(Provided records)
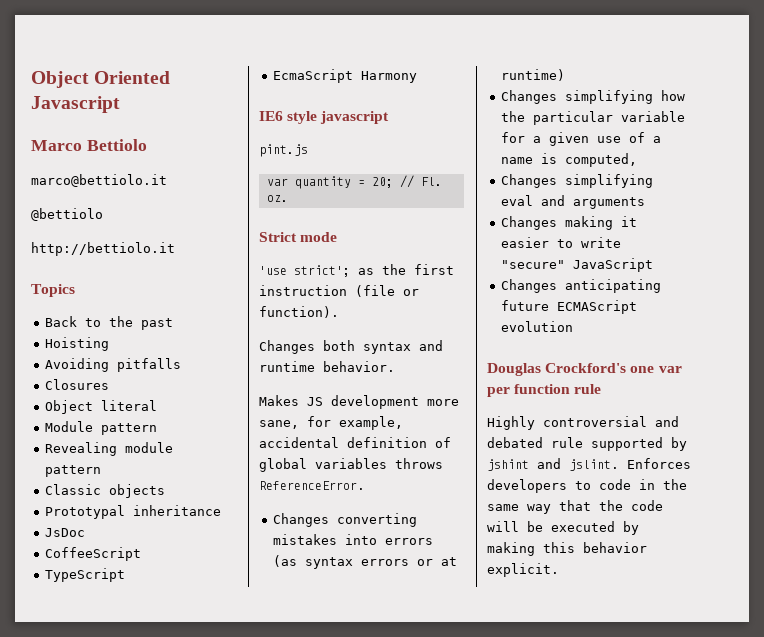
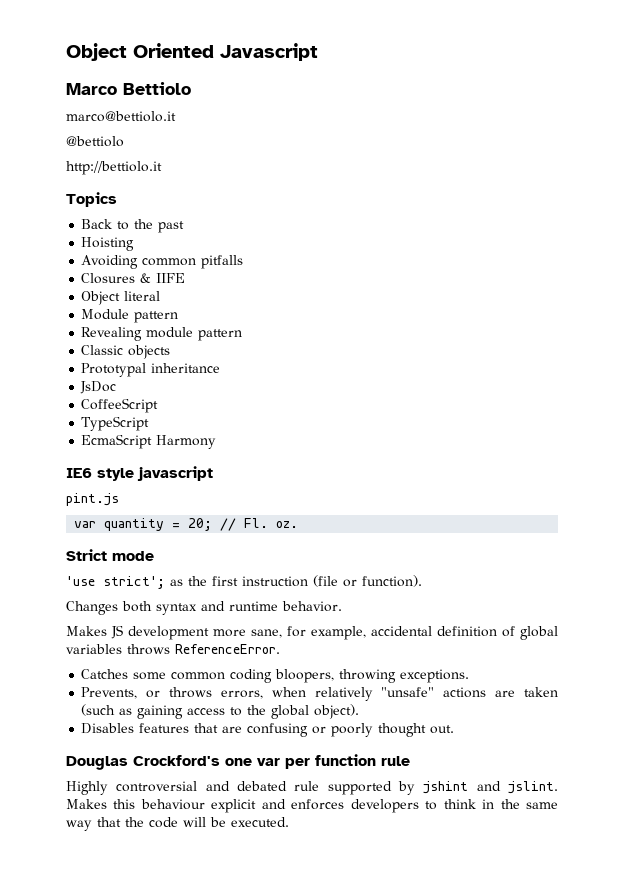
(109, 365) none -> [142,258,197,266] common
(109, 384) none -> [140,273,186,283] & IIFE
[272,513,417,527] [272,534,433,545] [272,555,457,569] [500,69,565,81] [500,90,685,104] [500,111,685,125] [500,132,661,146] [500,153,637,167] [500,174,653,188] [500,195,645,209] [500,216,637,230] [500,237,621,248] [500,258,653,272] [500,279,661,293] [500,300,637,314] [500,321,573,332] Changes converting mistakes into errors (as syntax errors or at runtime) // Changes simplifying how the particular variable for a given use of a name is computed, // Changes simplifying eval and arguments // Changes making it easier to write "secure" JavaScript // Changes anticipating future ECMAScript evolution -> [81,669,470,683] [81,687,558,701] [81,704,360,719] [81,723,455,737] Catches some common coding bloopers, throwing exceptions. // Prevents, or throws errors, when relatively "unsafe" actions are taken (such as gaining access to the global object). // Disables features that are confusing or poorly thought out.
[627,458,691,469] Enforces -> [66,799,345,813] Makes this behaviour explicit and enforces
[599,479,631,490] code -> [443,799,476,809] think
[551,521,639,535] [487,542,647,556] [487,563,559,577] executed by making this behavior explicit. -> [231,817,289,827] executed.

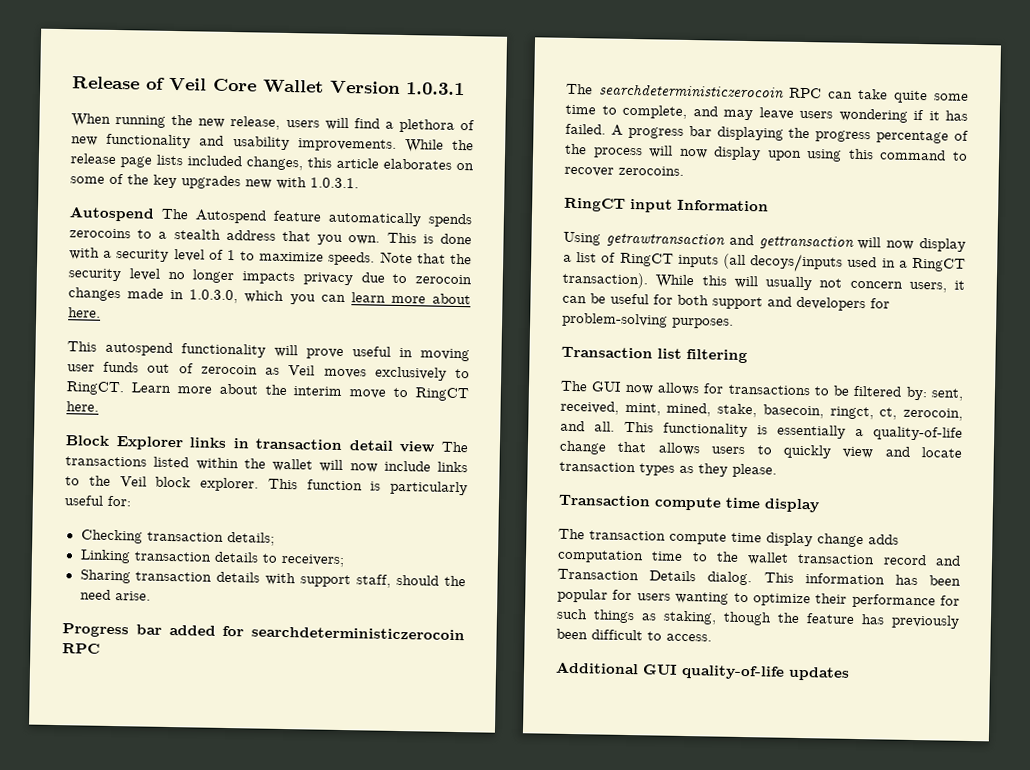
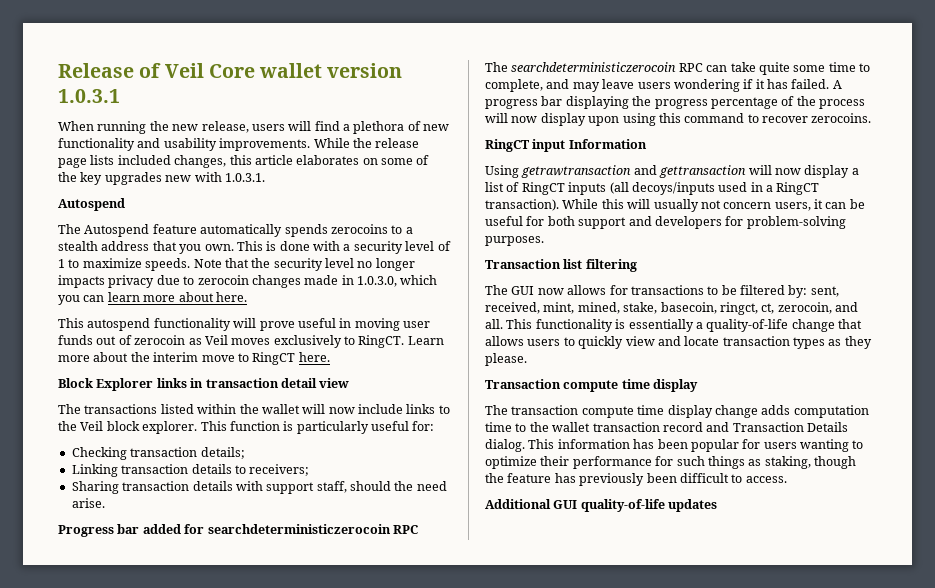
[263,79,401,94] Wallet Version -> [259,63,403,78] wallet version
(155, 214) none -> (125, 204) //
(436, 447) none -> (350, 383) //

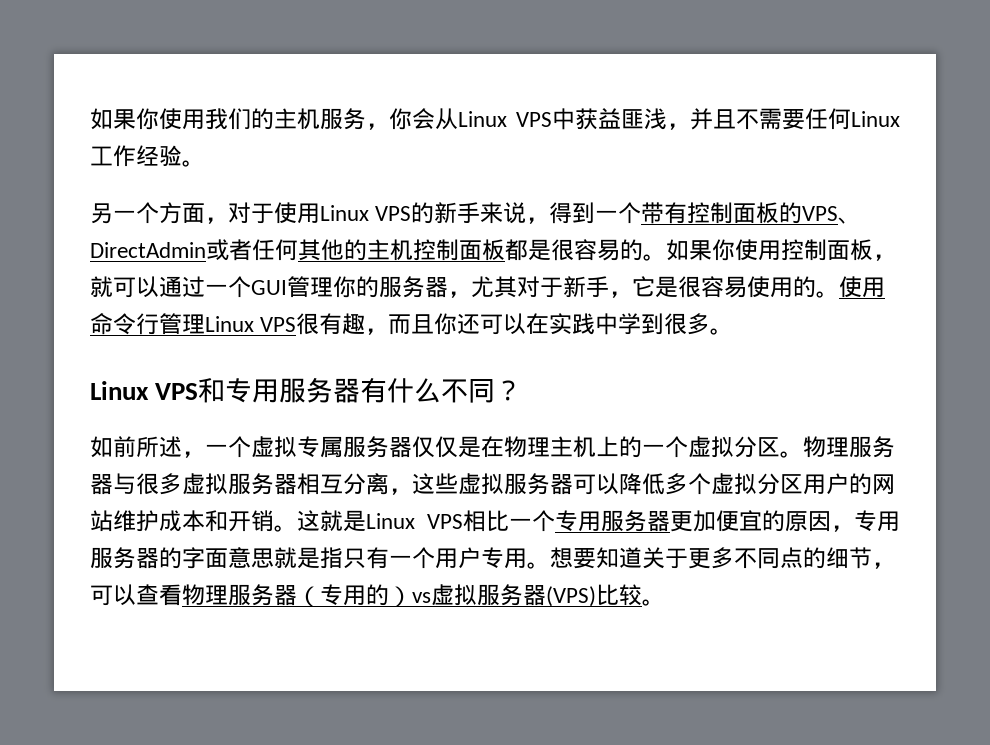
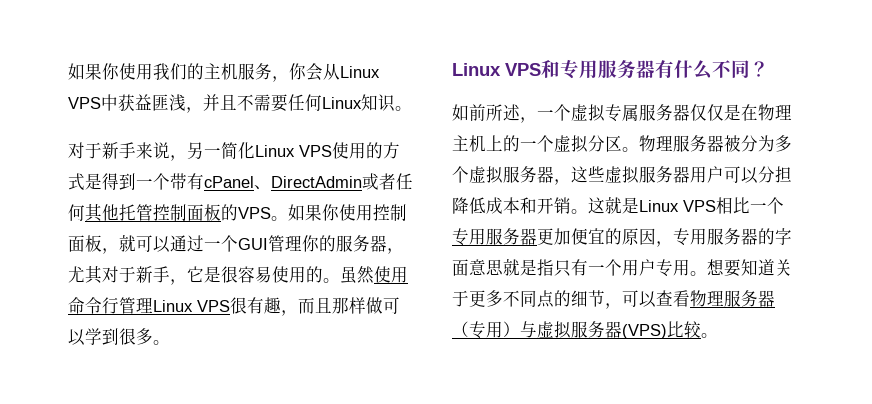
[90,145,205,167] [90,202,839,224] 工作经验。 // 另一个方面，对于使用Linux VPS的新手来说，得到一个带有控制面板的VPS -> [361,94,412,112] [68,142,400,161] [68,173,254,191] 知识。 // 对于新手来说，另一简化Linux VPS使用的方式是得到一个带有cPanel
[344,239,643,261] 的主机控制面板都是很容易的 -> [119,204,271,221] 托管控制面板的VPS
(839, 294) none -> [340,266,374,284] 虽然
[434,313,619,335] 你还可以在实践中 -> [332,297,400,314] [68,329,85,346] 那样做可以
[113,473,389,495] 与很多虚拟服务器相互分离 -> [724,135,792,152] [452,166,554,184] 被分为多个虚拟服务器
[573,473,895,495] [90,510,159,532] 可以降低多个虚拟分区用户的网站维护 -> [690,166,792,184] [452,197,486,214] 用户可以分担降低
[366,584,431,607] 的）vs -> [503,321,537,338] ）与

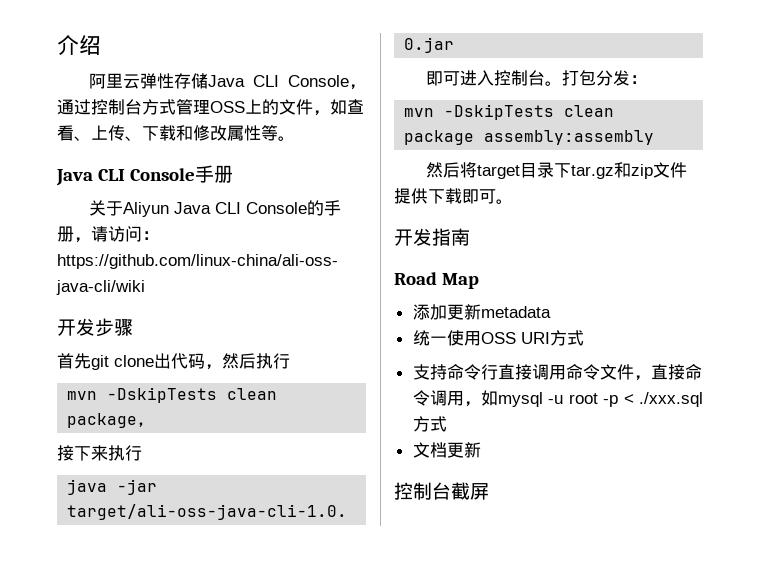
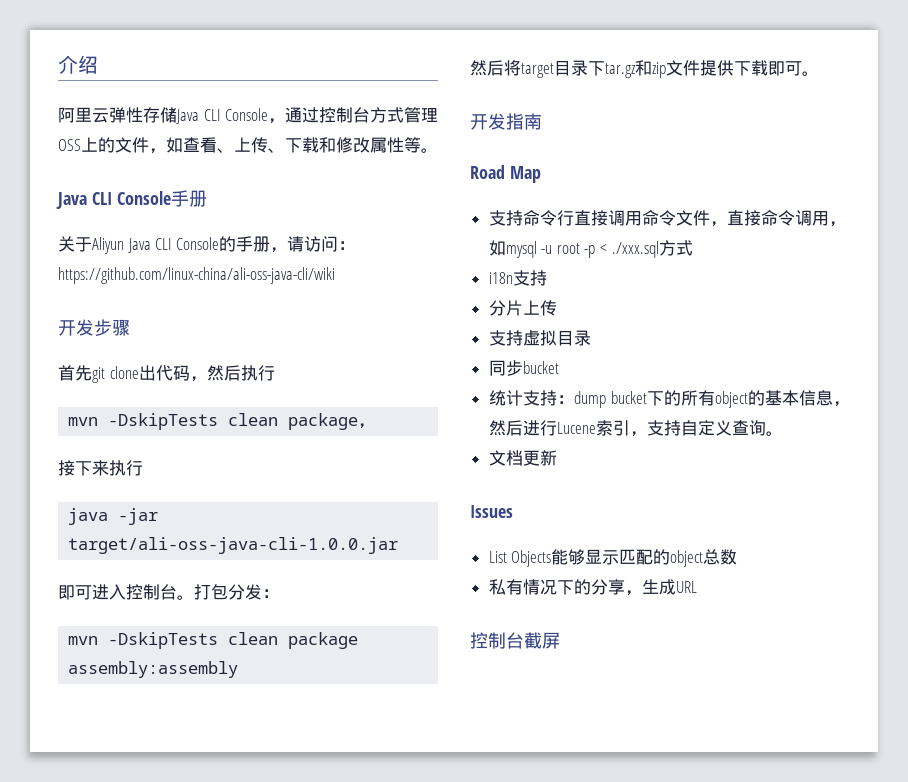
[412,304,551,320] [412,330,584,346] // 添加更新metadata // 统一使用OSS URI方式 -> (541, 174) none
[412,442,481,458] 文档更新 -> [488,270,547,286] [488,300,557,316] [488,330,591,346] [488,360,559,376] [488,390,850,408] [488,420,783,437] [488,450,557,466] [470,505,513,518] [488,549,738,567] [488,579,697,596] i18n支持 // 分片上传 // 支持虚拟目录 // 同步bucket // 统计支持：dump bucket下的所有object的基本信息，然后进行Lucene索引，支持自定义查询。 // 文档更新 // Issues // List Objects能够显示匹配的object总数 // 私有情况下的分享，生成URL

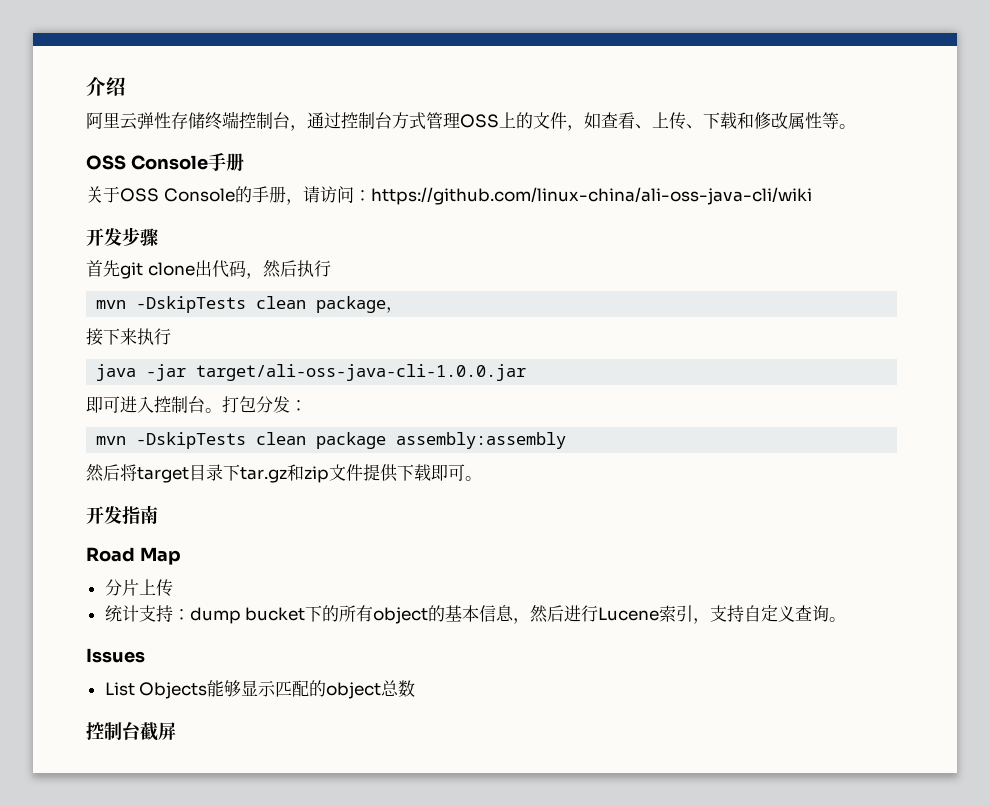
[176,108,268,124] Java CLI Console -> [205,111,290,130] 终端控制台
[56,192,112,209] Java CLI -> [86,155,126,170] OSS
[92,237,172,254] Aliyun Java CLI -> [120,188,159,202] OSS
[488,210,846,227] [488,240,693,258] [488,270,547,286] [488,300,557,316] [488,330,591,346] [488,360,559,376] 支持命令行直接调用命令文件，直接命令调用，如mysql -u root -p < ./xxx.sql方式 // i18n支持 // 分片上传 // 支持虚拟目录 // 同步bucket -> [104,579,173,597] 分片上传
[488,450,557,466] // 文档更新 -> (847, 619) none
[488,579,697,596] // 私有情况下的分享，生成URL -> (416, 688) none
(End Provided records)
Every line with the string "this" in the material should be returned.

=== Your response ===
[627,458,691,469] Enforces -> [66,799,345,813] Makes this behaviour explicit and enforces
[551,521,639,535] [487,542,647,556] [487,563,559,577] executed by making this behavior explicit. -> [231,817,289,827] executed.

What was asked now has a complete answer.